[Data drawn from a collection]
****

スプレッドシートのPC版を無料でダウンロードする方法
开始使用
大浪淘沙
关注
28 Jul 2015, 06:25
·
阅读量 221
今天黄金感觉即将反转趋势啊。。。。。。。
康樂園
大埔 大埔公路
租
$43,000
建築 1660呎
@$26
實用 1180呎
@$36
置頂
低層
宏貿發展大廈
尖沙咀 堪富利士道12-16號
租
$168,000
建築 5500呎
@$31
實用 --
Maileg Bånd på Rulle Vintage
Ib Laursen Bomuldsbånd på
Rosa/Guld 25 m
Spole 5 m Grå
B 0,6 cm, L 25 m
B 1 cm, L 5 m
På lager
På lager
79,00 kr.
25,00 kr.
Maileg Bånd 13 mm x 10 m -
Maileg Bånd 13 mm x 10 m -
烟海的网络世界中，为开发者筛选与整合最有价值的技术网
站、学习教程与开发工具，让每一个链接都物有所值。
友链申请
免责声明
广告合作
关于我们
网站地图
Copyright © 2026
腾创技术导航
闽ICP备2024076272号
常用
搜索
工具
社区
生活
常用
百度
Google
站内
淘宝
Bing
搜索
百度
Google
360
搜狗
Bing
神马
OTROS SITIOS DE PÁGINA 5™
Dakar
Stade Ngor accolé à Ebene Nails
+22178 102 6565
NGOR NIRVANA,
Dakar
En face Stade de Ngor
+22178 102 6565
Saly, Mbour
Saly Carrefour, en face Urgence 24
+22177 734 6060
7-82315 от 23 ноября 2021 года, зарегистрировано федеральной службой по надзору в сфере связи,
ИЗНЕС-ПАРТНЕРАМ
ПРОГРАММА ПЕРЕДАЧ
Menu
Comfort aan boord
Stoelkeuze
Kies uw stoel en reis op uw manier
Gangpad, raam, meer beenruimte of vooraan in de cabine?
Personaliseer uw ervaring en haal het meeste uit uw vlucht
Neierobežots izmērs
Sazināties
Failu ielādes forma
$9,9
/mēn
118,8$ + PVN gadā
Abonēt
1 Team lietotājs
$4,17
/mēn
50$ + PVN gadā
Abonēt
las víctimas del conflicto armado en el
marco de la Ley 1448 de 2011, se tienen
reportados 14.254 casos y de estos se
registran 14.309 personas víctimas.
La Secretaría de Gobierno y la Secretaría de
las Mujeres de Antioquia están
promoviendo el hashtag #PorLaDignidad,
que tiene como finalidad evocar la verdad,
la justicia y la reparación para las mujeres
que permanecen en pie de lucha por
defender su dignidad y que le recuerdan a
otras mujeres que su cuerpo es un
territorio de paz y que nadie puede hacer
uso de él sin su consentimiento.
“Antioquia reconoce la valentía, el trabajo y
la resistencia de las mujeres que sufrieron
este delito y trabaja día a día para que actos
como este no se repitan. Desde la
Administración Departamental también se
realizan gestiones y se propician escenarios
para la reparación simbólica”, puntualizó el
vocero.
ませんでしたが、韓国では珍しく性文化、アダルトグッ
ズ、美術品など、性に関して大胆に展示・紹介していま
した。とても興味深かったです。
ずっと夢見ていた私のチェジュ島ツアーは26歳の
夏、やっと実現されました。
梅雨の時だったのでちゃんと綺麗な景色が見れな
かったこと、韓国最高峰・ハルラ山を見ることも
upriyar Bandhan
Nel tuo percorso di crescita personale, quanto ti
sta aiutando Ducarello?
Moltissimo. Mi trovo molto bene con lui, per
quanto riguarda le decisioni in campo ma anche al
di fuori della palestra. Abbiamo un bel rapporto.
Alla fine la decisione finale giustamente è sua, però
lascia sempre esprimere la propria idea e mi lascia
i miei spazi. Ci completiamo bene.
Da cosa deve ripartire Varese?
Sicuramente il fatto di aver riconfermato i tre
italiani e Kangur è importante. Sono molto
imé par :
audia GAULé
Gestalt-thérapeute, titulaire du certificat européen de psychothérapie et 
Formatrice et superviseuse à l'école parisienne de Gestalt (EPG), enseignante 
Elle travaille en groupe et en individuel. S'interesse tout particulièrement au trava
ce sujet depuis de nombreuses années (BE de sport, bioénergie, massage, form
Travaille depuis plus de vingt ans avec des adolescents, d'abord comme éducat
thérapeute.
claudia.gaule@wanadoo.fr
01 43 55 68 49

****

What you need to do: Reproduce every line above character for character, in the order given.

Problem solution:
スプレッドシートのPC版を無料でダウンロードする方法
开始使用
大浪淘沙
关注
28 Jul 2015, 06:25
·
阅读量 221
今天黄金感觉即将反转趋势啊。。。。。。。
康樂園
大埔 大埔公路
租
$43,000
建築 1660呎
@$26
實用 1180呎
@$36
置頂
低層
宏貿發展大廈
尖沙咀 堪富利士道12-16號
租
$168,000
建築 5500呎
@$31
實用 --
Maileg Bånd på Rulle Vintage
Ib Laursen Bomuldsbånd på
Rosa/Guld 25 m
Spole 5 m Grå
B 0,6 cm, L 25 m
B 1 cm, L 5 m
På lager
På lager
79,00 kr.
25,00 kr.
Maileg Bånd 13 mm x 10 m -
Maileg Bånd 13 mm x 10 m -
烟海的网络世界中，为开发者筛选与整合最有价值的技术网
站、学习教程与开发工具，让每一个链接都物有所值。
友链申请
免责声明
广告合作
关于我们
网站地图
Copyright © 2026
腾创技术导航
闽ICP备2024076272号
常用
搜索
工具
社区
生活
常用
百度
Google
站内
淘宝
Bing
搜索
百度
Google
360
搜狗
Bing
神马
OTROS SITIOS DE PÁGINA 5™
Dakar
Stade Ngor accolé à Ebene Nails
+22178 102 6565
NGOR NIRVANA,
Dakar
En face Stade de Ngor
+22178 102 6565
Saly, Mbour
Saly Carrefour, en face Urgence 24
+22177 734 6060
7-82315 от 23 ноября 2021 года, зарегистрировано федеральной службой по надзору в сфере связи,
ИЗНЕС-ПАРТНЕРАМ
ПРОГРАММА ПЕРЕДАЧ
Menu
Comfort aan boord
Stoelkeuze
Kies uw stoel en reis op uw manier
Gangpad, raam, meer beenruimte of vooraan in de cabine?
Personaliseer uw ervaring en haal het meeste uit uw vlucht
Neierobežots izmērs
Sazināties
Failu ielādes forma
$9,9
/mēn
118,8$ + PVN gadā
Abonēt
1 Team lietotājs
$4,17
/mēn
50$ + PVN gadā
Abonēt
las víctimas del conflicto armado en el
marco de la Ley 1448 de 2011, se tienen
reportados 14.254 casos y de estos se
registran 14.309 personas víctimas.
La Secretaría de Gobierno y la Secretaría de
las Mujeres de Antioquia están
promoviendo el hashtag #PorLaDignidad,
que tiene como finalidad evocar la verdad,
la justicia y la reparación para las mujeres
que permanecen en pie de lucha por
defender su dignidad y que le recuerdan a
otras mujeres que su cuerpo es un
territorio de paz y que nadie puede hacer
uso de él sin su consentimiento.
“Antioquia reconoce la valentía, el trabajo y
la resistencia de las mujeres que sufrieron
este delito y trabaja día a día para que actos
como este no se repitan. Desde la
Administración Departamental también se
realizan gestiones y se propician escenarios
para la reparación simbólica”, puntualizó el
vocero.
ませんでしたが、韓国では珍しく性文化、アダルトグッ
ズ、美術品など、性に関して大胆に展示・紹介していま
した。とても興味深かったです。
ずっと夢見ていた私のチェジュ島ツアーは26歳の
夏、やっと実現されました。
梅雨の時だったのでちゃんと綺麗な景色が見れな
かったこと、韓国最高峰・ハルラ山を見ることも
upriyar Bandhan
Nel tuo percorso di crescita personale, quanto ti
sta aiutando Ducarello?
Moltissimo. Mi trovo molto bene con lui, per
quanto riguarda le decisioni in campo ma anche al
di fuori della palestra. Abbiamo un bel rapporto.
Alla fine la decisione finale giustamente è sua, però
lascia sempre esprimere la propria idea e mi lascia
i miei spazi. Ci completiamo bene.
Da cosa deve ripartire Varese?
Sicuramente il fatto di aver riconfermato i tre
italiani e Kangur è importante. Sono molto
imé par :
audia GAULé
Gestalt-thérapeute, titulaire du certificat européen de psychothérapie et 
Formatrice et superviseuse à l'école parisienne de Gestalt (EPG), enseignante 
Elle travaille en groupe et en individuel. S'interesse tout particulièrement au trava
ce sujet depuis de nombreuses années (BE de sport, bioénergie, massage, form
Travaille depuis plus de vingt ans avec des adolescents, d'abord comme éducat
thérapeute.
claudia.gaule@wanadoo.fr
01 43 55 68 49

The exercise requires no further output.